Ces crédits soutiennent aussi les actions de terrains des associations, qui agissent utilement pour la vie des quartiers et méritent un financement pérenne. Le béton seul ne change pas les mentalités, il y faut aussi de l'accompagnement social. Quelques mesures nouvelles sont, en outre, financées sur le programme, comme les délégués du Gouvernement ou encore dans le cadre du volet « transport et mobilité » du pilier « cadre de vie et rénovation urbaine » des contrats de ville. Surtout, ces crédits territorialisées s'inscrivent dans une politique de la ville repensée, renouvelée, dont nous verrons, je l'espère, les résultats dans les années à venir.

Avec l'adoption de la loi de programmation pour la ville et la cohésion urbaine, les financements se concentrent désormais sur 1 500 quartiers dont les populations ont les niveaux de revenus les plus bas, dans le cadre de nouveaux contrats de ville, désormais tous signés et de niveau intercommunal. Les dépenses fiscales rattachées à la mission ont fait l'objet d'une importante refonte, pour tenir compte notamment de la nouvelle géographie prioritaire. Elles restent conséquentes puisqu'elles représentent près de 450 millions d'euros pour l'État, soit plus que les crédits budgétaires initialement inscrits pour le programme.

━━━━

## TRAVAIL À FAIRE
Prolongez le texte sur le financement de la politique de la ville en reprenant juste après sa dernière phrase. Les lignes ne sont d'aucune utilité pour ce travail.

## DONNÉES À EXAMINER
━━━━

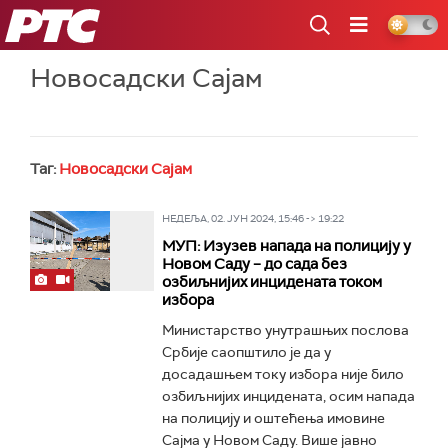
РТС
Новосадски Сајам
Таг:
Новосадски Сајам
НЕДЕЉА, 02. ЈУН 2024, 15:46 -> 19:22
МУП: Изузев напада на полицију у
Новом Саду – до сада без
озбиљнијих инцидената током
избора
Министарство унутрашњих послова
Србије саопштило је да у
досадашњем току избора није било
озбиљнијих инцидената, осим напада
на полицију и оштећења имовине
Сајма у Новом Саду. Више јавно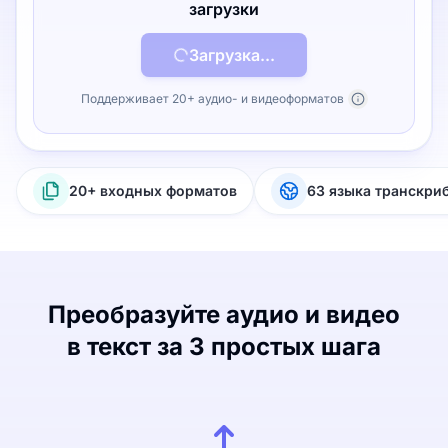
загрузки
Загрузка...
Поддерживает 20+ аудио- и видеоформатов
20+ входных форматов
63 языка транскри
Преобразуйте аудио и видео
в текст за 3 простых шага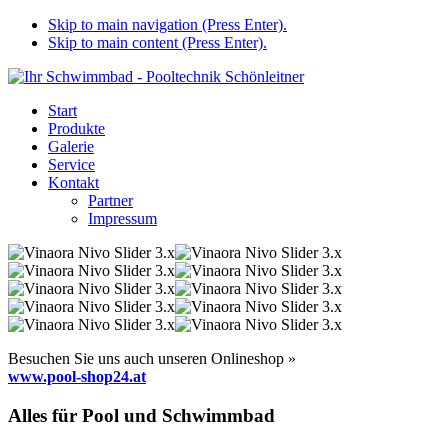
Skip to main navigation (Press Enter).
Skip to main content (Press Enter).
Start
Produkte
Galerie
Service
Kontakt
Partner
Impressum
Besuchen Sie uns auch unseren Onlineshop »
www.pool-shop24.at
Alles für Pool und Schwimmbad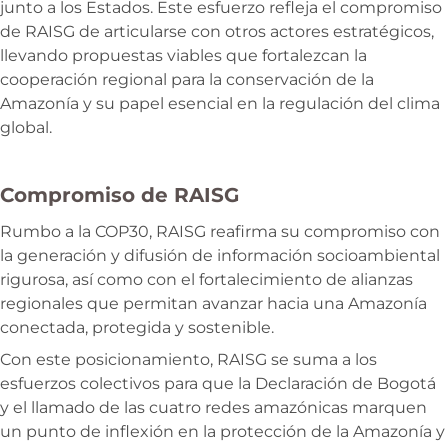
junto a los Estados. Este esfuerzo refleja el compromiso
de RAISG de articularse con otros actores estratégicos,
llevando propuestas viables que fortalezcan la
cooperación regional para la conservación de la
Amazonía y su papel esencial en la regulación del clima
global.
Compromiso de RAISG
Rumbo a la COP30, RAISG reafirma su compromiso con
la generación y difusión de información socioambiental
rigurosa, así como con el fortalecimiento de alianzas
regionales que permitan avanzar hacia una Amazonía
conectada, protegida y sostenible.
Con este posicionamiento, RAISG se suma a los
esfuerzos colectivos para que la Declaración de Bogotá
y el llamado de las cuatro redes amazónicas marquen
un punto de inflexión en la protección de la Amazonía y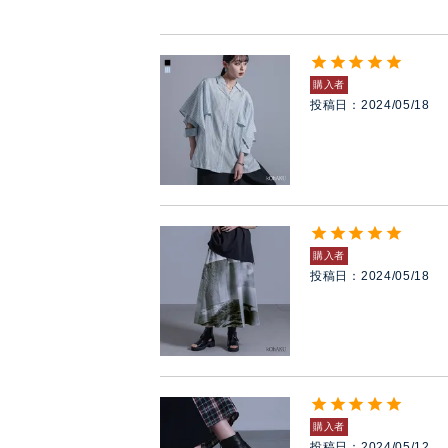
購入者
投稿日
2024/05/18
購入者
投稿日
2024/05/18
購入者
投稿日
2024/05/12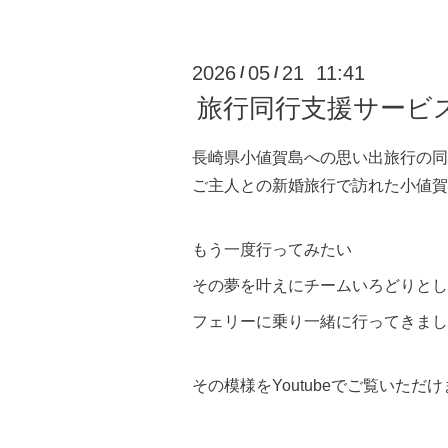
2026
05
21 11:41
/
/
旅行同行支援サービ
長崎県小値賀島への思い出旅行の同
ご主人との新婚旅行で訪れた小値賀
もう一度行ってみたい
その夢を叶えにチームいろどりとし
フェリーに乗り一緒に行ってきまし
その模様をYoutubeでご覧いただ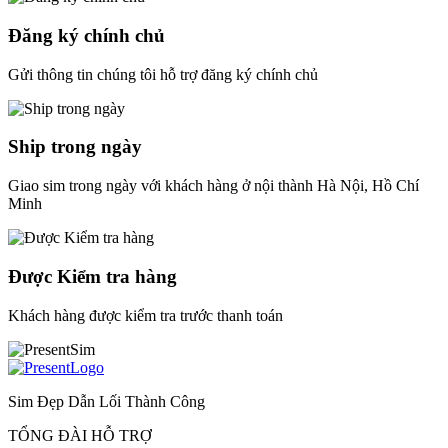
Đăng ký chính chủ
Gửi thông tin chúng tôi hỗ trợ đăng ký chính chủ
Ship trong ngày
Giao sim trong ngày với khách hàng ở nội thành Hà Nội, Hồ Chí
Minh
Được Kiểm tra hàng
Khách hàng được kiểm tra trước thanh toán
Sim Đẹp Dẫn Lối Thành Công
TỔNG ĐÀI HỖ TRỢ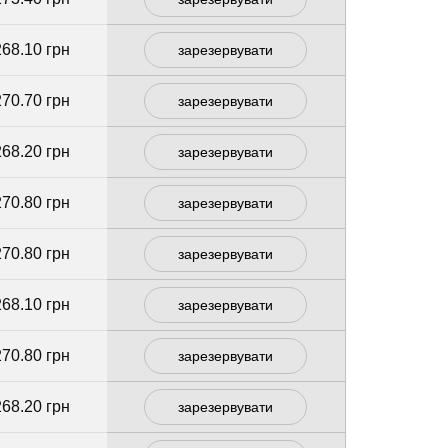
268.10 грн
зарезервувати
270.70 грн
зарезервувати
268.20 грн
зарезервувати
270.80 грн
зарезервувати
270.80 грн
зарезервувати
268.10 грн
зарезервувати
270.80 грн
зарезервувати
268.20 грн
зарезервувати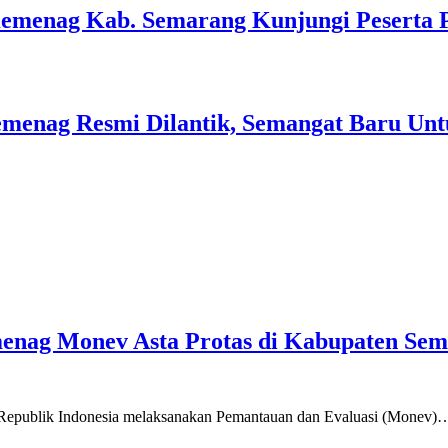
Kemenag Kab. Semarang Kunjungi Peserta 
menag Resmi Dilantik, Semangat Baru Unt
emenag Monev Asta Protas di Kabupaten Se
a Republik Indonesia melaksanakan Pemantauan dan Evaluasi (Monev)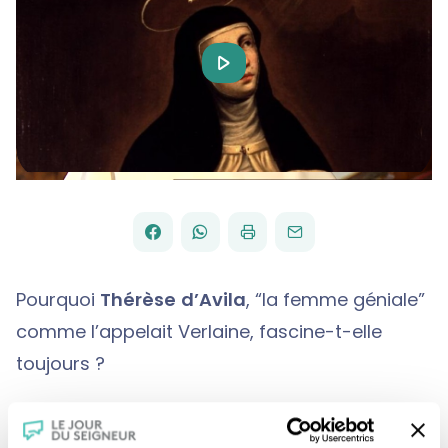
Play
Video
FACEBOOK
WHATSAPP
PAR
PARTAGER
PARTAGER
IMPRIMER
ENVOYER
EMAIL
SUR
SUR
Pourquoi
Thérèse d’Avila
, “la femme géniale”
comme l’appelait Verlaine, fascine-t-elle
toujours ?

━━━━

## RÉPONSE
L'enjeu fondamental réside encore et toujours dans la capacité à mobiliser les crédits de droit commun des autres ministères, qui ne doivent pas se défausser sur les crédits de la politique de la ville comme ils sont trop souvent tentés de le faire. Je sais que le ministère chargé de la ville s'y attelle et qu'il espère d'ailleurs renouveler les conventions interministérielles au cours des prochains mois.

J'en viens au financement de la rénovation urbaine. Sachant que des décaissements plus importants que prévus doivent être couverts en 2016 au titre du programme national de rénovation urbaine (PNRU), le conseil d'administration de l'Agence nationale pour la rénovation urbaine (Anru) a été conduit à adopter un budget rectificatif en juin dernier, avec 157 millions d'euros supplémentaires. Action logement a été sollicitée à hauteur de 60 millions d'euros, provenant de la « poche » de 100 millions d'euros qui avait justement été prévue pour apporter un éventuel complément de trésorerie dans la convention conclue entre Action logement, l'État et l'Anru. Le reste devrait être couvert par la trésorerie de l'agence.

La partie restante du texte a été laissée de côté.